Kutipan:
○ ○ ○

*) Catatan ini merupakan resume sharing online via WhatsApp para pegiat literasi
“Hidup itu hakikatnya capek. Tidur terus capek. Bergerak terus capek. Kita tinggal pilih mau capek untuk diri sendiri atau capek untuk orang lain, untuk perjuangan hidup orang lain. Saya sendiri memilih capek untuk orang lain”.
Begitulah kalimat yang diungkapkan Heru Kurniawan sebagai prinsip dalam menjalani perannya sebagai relawan dalam hal ini sebagai pegiat literasi.
Heru Kurniawan lahir di Brebes, 22 Maret 1982. Ia dan sang istri merupakan pendiri Rumah Kreatif Wadas Kelir di Purwokerto.
Ia memiliki sebutan nama tersendiri bagi anak-anak, remaja dan relawan di TBM miliknya yaitu Pak Guru, sedang entah kenapa masyarakat sekitar pun memanggilnya dengan sebutan Juragan (Gan). Ia menuturkan, “Barangkali karena awal-awal saya membujuk anak-anak Wadas Kelir belajar, saya sering mengajak anak-anak makan, tamasya, beli jajan ramai-ramai dan sebagainya. Jadi Pak Guru dan Gan menjadi panggilan sehari-hari saya di Wadas Kelir.”

○ ○ ○

Butir yang Ditampilkan:
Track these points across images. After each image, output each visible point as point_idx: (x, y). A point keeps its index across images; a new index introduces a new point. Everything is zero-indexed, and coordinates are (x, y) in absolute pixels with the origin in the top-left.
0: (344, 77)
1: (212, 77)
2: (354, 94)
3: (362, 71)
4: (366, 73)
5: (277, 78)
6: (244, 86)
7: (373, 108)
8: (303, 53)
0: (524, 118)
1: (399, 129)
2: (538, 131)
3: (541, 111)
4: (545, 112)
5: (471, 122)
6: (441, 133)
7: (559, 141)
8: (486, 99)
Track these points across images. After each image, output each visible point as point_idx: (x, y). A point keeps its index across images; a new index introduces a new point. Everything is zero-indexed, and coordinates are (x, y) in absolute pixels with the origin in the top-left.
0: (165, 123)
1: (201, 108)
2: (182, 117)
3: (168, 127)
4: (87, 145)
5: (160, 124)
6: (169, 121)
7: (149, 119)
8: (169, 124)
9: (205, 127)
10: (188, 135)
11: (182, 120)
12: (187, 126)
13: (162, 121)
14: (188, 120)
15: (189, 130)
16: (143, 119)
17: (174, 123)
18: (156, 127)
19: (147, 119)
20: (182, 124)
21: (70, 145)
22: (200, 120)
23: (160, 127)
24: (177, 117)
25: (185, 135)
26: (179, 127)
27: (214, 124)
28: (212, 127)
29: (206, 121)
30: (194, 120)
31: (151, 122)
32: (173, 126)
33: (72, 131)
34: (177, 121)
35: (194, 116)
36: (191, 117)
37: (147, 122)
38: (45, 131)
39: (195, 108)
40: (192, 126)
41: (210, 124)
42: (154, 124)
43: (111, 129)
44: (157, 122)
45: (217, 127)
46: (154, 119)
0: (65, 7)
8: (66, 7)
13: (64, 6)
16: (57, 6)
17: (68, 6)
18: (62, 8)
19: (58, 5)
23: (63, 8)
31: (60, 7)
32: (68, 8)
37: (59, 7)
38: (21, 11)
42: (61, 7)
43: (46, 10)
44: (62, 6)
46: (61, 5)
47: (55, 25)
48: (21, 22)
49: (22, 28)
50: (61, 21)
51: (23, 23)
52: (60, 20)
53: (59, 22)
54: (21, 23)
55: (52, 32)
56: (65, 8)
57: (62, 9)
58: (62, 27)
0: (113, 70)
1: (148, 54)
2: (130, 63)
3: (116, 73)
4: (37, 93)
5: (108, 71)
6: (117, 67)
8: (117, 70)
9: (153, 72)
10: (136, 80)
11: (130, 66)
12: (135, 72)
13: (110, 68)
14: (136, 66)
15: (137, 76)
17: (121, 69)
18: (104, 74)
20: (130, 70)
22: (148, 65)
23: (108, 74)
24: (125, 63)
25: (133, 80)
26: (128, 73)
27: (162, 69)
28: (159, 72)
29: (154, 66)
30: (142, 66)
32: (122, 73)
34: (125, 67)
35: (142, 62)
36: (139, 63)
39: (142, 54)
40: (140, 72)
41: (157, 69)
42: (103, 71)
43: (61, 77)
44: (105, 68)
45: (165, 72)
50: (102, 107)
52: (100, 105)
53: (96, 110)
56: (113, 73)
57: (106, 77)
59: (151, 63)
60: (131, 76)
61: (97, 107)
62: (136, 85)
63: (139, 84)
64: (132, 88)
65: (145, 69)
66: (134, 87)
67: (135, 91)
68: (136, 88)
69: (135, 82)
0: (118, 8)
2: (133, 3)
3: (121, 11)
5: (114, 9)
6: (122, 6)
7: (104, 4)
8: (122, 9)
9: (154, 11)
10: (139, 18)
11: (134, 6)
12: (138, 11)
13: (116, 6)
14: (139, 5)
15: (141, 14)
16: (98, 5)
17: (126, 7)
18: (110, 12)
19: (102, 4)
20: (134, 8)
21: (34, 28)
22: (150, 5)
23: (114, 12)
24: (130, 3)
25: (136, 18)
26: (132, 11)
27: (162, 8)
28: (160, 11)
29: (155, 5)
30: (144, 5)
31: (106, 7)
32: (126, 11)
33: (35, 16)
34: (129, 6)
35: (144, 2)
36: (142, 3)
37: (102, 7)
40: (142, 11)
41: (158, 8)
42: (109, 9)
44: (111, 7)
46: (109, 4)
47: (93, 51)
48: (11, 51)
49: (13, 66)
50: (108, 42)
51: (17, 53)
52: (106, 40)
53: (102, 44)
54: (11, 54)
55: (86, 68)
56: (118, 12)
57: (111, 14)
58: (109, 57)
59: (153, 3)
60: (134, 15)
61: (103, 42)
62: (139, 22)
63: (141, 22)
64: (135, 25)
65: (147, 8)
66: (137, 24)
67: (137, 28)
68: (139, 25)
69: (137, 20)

○ ○ ○

Butir Tugas 1: Apakah tiap pernyataan berikut sesuai dengan kutipan di atas? Jawab ya atau tidak, lalu sertakan kata-kata penentunya dari kutipan secara persis. (a) Heru Kurniawan lahir di Purwokerto. (b) Anak-anak, remaja, dan relawan di TBM miliknya memanggilnya Pak Guru. (c) Heru Kurniawan mendirikan Rumah Kreatif Wadas Kelir seorang diri.
Butir Tugas 2: Salinlah bagian kutipan di atas dengan persis, dimulai dari "Begitulah kalimat yang" dan berlanjut sampai "Kelir di Purwokerto.".

Jawaban Latihan 1:
(a) Tidak: "Heru Kurniawan lahir di Brebes, 22 Maret 1982."
(b) Ya: "Ia memiliki sebutan nama tersendiri bagi anak-anak, remaja dan relawan di TBM miliknya yaitu Pak Guru"
(c) Tidak: "Ia dan sang istri merupakan pendiri Rumah Kreatif Wadas Kelir di Purwokerto."

Jawaban Latihan 2:
Begitulah kalimat yang diungkapkan Heru Kurniawan sebagai prinsip dalam menjalani perannya sebagai relawan dalam hal ini sebagai pegiat literasi.
Heru Kurniawan lahir di Brebes, 22 Maret 1982. Ia dan sang istri merupakan pendiri Rumah Kreatif Wadas Kelir di Purwokerto.